Il primo è che è una crescita “estensiva”, una crescita che cioè deriva soprattutto dall’aumento dei fattori di produzione, in questo caso il numero dei lavoratori, e solo secondariamente da innovazioni tecnologiche o dall’investimento di nuovi capitali. Questo significa che, potenzialmente, l’economia potrebbe crescere ma senza produrre grandi miglioramenti di vita per i canadesi. Se infatti la popolazione aumentasse del 2 per cento, e il PIL crescesse della stessa cifra, il risultato sarebbe una torta più grande ma divisa per un numero maggiore di persone, con poco beneficio per ciascuno.

Il Canada comunque non sembra arrivato a questo punto. L’economia cresce leggermente più in fretta della popolazione, mentre gli indicatori di benessere, come gli stipendi medi e il tasso di povertà, continuano a mostrare miglioramenti dopo che, tra gli anni Settanta e i primi anni Duemila, erano sensibilmente peggiorati.

L’altro limite di questa crescita è la sua replicabilità. Il Canada infatti è un paese unico per moltissimi motivi: è enorme e molto poco popolato (ha una densità di appena 3,9 abitanti per chilometro quadrato contro i duecento del nostro paese), e questo significa che i nuovi arrivati hanno un ampio territorio che possono sfruttare. È inoltre ricco di materie prime, soprattutto gas e petrolio, e una parte cospicua della sua economia (anche di quella alimentata da nuovi migranti) si regge sulla costruzione di oleodotti e sul mantenimento di grandi raffinerie, che a sua volta causano molti conflitti con la parte di popolazione più sensibile alle questioni ambientali.

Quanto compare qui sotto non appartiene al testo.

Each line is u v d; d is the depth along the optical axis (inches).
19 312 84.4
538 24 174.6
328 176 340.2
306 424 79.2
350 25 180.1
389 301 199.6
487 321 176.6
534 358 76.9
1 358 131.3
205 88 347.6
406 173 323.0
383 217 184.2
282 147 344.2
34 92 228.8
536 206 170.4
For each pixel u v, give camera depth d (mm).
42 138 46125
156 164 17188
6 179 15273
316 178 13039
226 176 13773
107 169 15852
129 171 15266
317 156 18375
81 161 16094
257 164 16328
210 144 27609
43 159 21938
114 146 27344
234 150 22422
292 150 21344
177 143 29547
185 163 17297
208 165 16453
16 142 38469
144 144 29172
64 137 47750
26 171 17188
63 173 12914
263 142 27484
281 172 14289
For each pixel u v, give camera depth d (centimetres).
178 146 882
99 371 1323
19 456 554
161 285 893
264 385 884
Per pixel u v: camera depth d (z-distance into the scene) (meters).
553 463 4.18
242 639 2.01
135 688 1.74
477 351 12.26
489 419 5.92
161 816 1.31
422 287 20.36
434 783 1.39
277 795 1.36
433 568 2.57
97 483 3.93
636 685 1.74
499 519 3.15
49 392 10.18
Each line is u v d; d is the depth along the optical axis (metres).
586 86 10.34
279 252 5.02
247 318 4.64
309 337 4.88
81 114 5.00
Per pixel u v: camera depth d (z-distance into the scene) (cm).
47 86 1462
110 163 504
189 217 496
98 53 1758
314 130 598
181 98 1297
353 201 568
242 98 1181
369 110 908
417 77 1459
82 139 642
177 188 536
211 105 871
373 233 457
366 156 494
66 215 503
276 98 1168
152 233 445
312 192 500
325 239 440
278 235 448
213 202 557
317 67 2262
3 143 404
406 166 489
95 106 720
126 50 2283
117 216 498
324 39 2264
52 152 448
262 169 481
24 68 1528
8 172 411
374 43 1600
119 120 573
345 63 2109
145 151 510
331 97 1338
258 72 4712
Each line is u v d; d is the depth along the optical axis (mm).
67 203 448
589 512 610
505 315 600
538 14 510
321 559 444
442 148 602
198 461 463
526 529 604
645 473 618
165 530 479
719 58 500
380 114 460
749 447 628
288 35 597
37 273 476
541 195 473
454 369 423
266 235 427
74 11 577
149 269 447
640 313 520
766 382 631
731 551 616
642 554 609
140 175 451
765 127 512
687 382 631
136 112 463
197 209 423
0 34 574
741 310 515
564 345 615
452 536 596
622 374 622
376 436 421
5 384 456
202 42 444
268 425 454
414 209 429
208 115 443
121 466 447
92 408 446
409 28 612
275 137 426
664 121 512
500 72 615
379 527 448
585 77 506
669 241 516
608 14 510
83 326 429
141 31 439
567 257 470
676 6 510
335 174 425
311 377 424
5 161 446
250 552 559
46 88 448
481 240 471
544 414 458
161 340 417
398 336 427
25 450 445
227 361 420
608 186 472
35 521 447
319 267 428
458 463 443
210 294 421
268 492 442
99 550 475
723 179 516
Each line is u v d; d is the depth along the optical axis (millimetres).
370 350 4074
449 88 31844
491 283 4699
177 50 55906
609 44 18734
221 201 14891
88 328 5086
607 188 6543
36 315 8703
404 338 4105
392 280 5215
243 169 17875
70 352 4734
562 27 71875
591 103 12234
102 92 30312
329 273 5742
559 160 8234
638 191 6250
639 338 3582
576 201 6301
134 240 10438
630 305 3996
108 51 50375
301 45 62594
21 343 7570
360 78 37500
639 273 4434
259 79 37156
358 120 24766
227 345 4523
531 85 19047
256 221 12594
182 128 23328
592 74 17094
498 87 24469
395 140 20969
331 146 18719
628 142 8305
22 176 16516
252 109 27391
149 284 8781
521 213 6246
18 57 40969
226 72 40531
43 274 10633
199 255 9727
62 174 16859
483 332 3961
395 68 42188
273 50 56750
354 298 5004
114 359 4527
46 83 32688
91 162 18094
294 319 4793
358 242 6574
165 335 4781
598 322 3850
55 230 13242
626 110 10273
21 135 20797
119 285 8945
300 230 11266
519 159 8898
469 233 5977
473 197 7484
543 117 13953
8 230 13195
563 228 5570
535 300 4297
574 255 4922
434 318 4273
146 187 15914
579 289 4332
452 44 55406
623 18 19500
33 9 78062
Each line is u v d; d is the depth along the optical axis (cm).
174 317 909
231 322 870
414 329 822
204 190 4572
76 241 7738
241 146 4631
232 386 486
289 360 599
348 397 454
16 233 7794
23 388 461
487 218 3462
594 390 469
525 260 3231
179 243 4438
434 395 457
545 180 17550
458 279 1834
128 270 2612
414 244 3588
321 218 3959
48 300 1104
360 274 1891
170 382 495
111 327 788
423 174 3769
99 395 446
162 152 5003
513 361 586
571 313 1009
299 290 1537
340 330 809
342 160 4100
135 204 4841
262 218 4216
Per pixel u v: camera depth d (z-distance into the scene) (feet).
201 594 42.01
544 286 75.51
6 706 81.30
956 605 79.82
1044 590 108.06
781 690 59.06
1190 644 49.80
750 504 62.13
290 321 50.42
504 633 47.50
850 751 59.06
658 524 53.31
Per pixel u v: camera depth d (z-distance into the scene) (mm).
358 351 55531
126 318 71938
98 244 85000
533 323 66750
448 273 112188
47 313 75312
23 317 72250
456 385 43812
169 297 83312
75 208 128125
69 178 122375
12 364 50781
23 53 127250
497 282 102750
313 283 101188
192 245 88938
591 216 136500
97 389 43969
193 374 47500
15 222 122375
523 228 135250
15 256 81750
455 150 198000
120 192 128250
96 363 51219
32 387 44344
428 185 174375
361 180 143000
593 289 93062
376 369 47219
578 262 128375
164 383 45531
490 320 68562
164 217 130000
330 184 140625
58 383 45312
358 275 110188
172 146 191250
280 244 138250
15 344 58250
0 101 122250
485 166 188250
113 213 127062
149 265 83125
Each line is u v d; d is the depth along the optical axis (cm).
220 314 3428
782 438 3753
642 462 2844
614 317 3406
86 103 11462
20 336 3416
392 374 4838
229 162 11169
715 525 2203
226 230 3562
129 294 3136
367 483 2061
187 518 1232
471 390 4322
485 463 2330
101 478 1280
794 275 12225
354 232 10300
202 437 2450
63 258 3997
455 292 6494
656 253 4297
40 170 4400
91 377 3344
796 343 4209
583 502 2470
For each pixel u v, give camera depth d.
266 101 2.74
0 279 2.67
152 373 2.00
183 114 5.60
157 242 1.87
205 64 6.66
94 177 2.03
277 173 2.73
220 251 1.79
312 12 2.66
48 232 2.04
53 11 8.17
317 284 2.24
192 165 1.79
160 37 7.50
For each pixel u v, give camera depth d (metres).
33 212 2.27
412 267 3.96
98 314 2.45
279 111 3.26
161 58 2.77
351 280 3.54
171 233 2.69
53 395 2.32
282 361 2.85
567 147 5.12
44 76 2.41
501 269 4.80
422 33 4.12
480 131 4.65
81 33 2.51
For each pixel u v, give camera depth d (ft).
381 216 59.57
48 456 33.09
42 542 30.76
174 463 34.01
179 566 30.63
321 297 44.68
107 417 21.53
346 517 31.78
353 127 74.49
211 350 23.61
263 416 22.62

Anche l’isolamento del Canada, che confina soltanto con gli Stati Uniti e con l’oceano, è altrettanto importante.

Il Canada può permettersi di selezionare gran parte degli immigrati sulla base degli interessi economici delle sue imprese e non ha mai dovuto affrontare improvvise crisi migratorie come si sono viste per esempio in Europa, quando centinaia di migliaia di persone, spesso in fuga dalla guerra, arrivano di colpo alle frontiere.

Tutti questi fattori peculiari hanno contribuito a tenere lontana l’immigrazione dal centro del dibattito politico.

Fino a oggi l’accoglienza non è mai divenuta un tema di scontro come è stato in Italia o nei vicini Stati Uniti. In Canada non esistono partiti populisti o di destra radicale che utilizzano l’immigrazione come argomento per attaccare i governi in carica, i quali non hanno mai avuto la necessità di limitare gli accessi al paese per evitare di perdere consenso. È questa possibilità “politica” che fino a oggi ha permesso di tenere “aperte” le porte del paese e, di conseguenza, continuare a far crescere l’economia locale.